Vrij lezen in het mbo
De Volkskrant, 26 april 2014 (bijlage Vonk) |
Echte verhalen
Al snel bleek dat veel van de mbo-studenten de boeken die we samen met medewerkers van de bibliotheek voor hen hadden geselecteerd, niet waardeerden. We hadden goed nagedacht over de collectie: jeugdliteratuur, boeken voor makkelijk lezen, vakboeken, informatieve boeken over onderwerpen als sport of gamen en tijdschriften. Toch vonden de mbo-studenten de boeken te saai of te kinderachtig. Ze wilden ECHTE verhalen lezen. Nu hebben ze hun eigen boek: Queen Latifa & andere levensverhalen uit het entreeonderwijs dat op 13 mei op ROC Deltion werd gepresenteerd.

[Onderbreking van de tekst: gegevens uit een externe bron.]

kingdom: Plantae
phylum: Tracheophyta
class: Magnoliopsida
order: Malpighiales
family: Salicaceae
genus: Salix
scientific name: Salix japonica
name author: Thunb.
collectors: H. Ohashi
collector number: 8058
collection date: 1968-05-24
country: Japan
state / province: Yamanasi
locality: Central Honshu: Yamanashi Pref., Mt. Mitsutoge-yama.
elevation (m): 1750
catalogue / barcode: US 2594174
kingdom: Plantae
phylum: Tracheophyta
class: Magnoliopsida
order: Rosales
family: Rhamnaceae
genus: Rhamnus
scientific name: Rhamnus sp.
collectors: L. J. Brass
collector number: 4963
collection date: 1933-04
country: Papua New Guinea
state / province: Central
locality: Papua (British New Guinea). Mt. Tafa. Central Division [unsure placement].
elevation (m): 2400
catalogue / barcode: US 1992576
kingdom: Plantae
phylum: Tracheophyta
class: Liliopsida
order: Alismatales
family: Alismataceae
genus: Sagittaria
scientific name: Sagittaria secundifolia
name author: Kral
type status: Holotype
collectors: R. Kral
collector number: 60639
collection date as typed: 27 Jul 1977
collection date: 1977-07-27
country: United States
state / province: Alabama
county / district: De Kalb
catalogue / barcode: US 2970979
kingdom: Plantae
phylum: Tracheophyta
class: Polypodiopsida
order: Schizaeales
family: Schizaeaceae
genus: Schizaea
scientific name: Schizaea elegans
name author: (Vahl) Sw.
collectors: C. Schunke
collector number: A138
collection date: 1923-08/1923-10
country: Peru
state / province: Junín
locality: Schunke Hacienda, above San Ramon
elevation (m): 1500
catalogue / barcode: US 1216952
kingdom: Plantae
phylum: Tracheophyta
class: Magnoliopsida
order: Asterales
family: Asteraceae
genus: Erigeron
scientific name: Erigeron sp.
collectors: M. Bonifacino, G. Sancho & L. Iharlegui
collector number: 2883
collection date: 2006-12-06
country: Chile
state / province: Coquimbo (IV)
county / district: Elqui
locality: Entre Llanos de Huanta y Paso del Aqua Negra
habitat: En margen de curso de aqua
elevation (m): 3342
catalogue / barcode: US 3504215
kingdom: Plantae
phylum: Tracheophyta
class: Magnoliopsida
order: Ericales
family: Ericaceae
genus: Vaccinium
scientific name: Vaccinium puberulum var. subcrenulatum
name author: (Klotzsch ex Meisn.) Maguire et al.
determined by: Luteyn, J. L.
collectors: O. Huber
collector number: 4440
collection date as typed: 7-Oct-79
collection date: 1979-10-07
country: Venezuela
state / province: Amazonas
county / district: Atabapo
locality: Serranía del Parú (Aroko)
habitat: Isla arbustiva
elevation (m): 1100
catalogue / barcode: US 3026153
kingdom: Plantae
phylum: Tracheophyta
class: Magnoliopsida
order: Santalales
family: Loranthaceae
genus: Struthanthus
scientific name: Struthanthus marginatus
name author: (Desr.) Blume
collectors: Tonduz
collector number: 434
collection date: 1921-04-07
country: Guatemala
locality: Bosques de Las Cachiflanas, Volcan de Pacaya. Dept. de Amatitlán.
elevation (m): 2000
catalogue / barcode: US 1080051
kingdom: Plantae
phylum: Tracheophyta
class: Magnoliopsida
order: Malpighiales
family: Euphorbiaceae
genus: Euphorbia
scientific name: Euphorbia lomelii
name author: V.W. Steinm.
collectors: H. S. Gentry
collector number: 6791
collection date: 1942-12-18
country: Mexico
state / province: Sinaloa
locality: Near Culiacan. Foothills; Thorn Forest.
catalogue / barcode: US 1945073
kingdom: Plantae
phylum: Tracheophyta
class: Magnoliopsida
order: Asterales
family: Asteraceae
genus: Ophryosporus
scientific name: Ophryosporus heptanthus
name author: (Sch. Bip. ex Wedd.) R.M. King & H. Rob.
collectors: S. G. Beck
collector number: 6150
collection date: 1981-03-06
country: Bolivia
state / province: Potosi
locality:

Queen Latifa is een geweldig samenwerkingsproject geworden. Docent Eva Vriend van de opleiding journalistiek van Windesheim en docent Frank Schaafsma van START.Deltion hebben hun studenten met elkaar in contact gebracht. Samen hebben we nagedacht over hoe de verhalen van de mbo-studenten nu het best konden worden opgeschreven. We wilden dat het interessante toegankelijke teksten zouden worden, rijk aan expliciete verbanden en aan context waaruit de betekenis van moeilijke woorden duidelijk zou worden. We wilden ook verhalen in het taalgebruik van de studenten zelf. Ter inspiratie lazen de studenten journalistiek verschillende korte verhalen, maar ook Annie M.G. Schmidt. Zij is er een meester in om eenvoudige taal toch rijk te laten zijn door zinnen in tweeën te knippen en met verbindingswoorden te laten beginnen en door met vraag- en antwoordconstructies te werken.
Levensverhalen
Met levensverhalen wordt in een sociaal-maatschappelijke context veel gewerkt, bijvoorbeeld in de gezondheidszorg. Door het vertellen van levensverhalen kunnen mensen betekenis geven aan en ordening aanbrengen in hun ervaringen.
Maar ook in het leesonderwijs zijn levensverhalen belangrijk. Het werken met eigen verhalen in het lees- en schrijfonderwijs kennen we vanuit traditionele vernieuwingsscholen zoals Jenaplan of Freinet, waar leerlingen leren lezen en schrijven met behulp van eigen teksten. Vaak over gebeurtenissen die ze zelf hebben meegemaakt. Ook in het zml-onderwijs wordt in het leesonderwijs met teksten gewerkt die leerkrachten schrijven over wat hun leerlingen ervaren. Eigen verhalen leiden tot motivatie en betrokkenheid bij het lezen.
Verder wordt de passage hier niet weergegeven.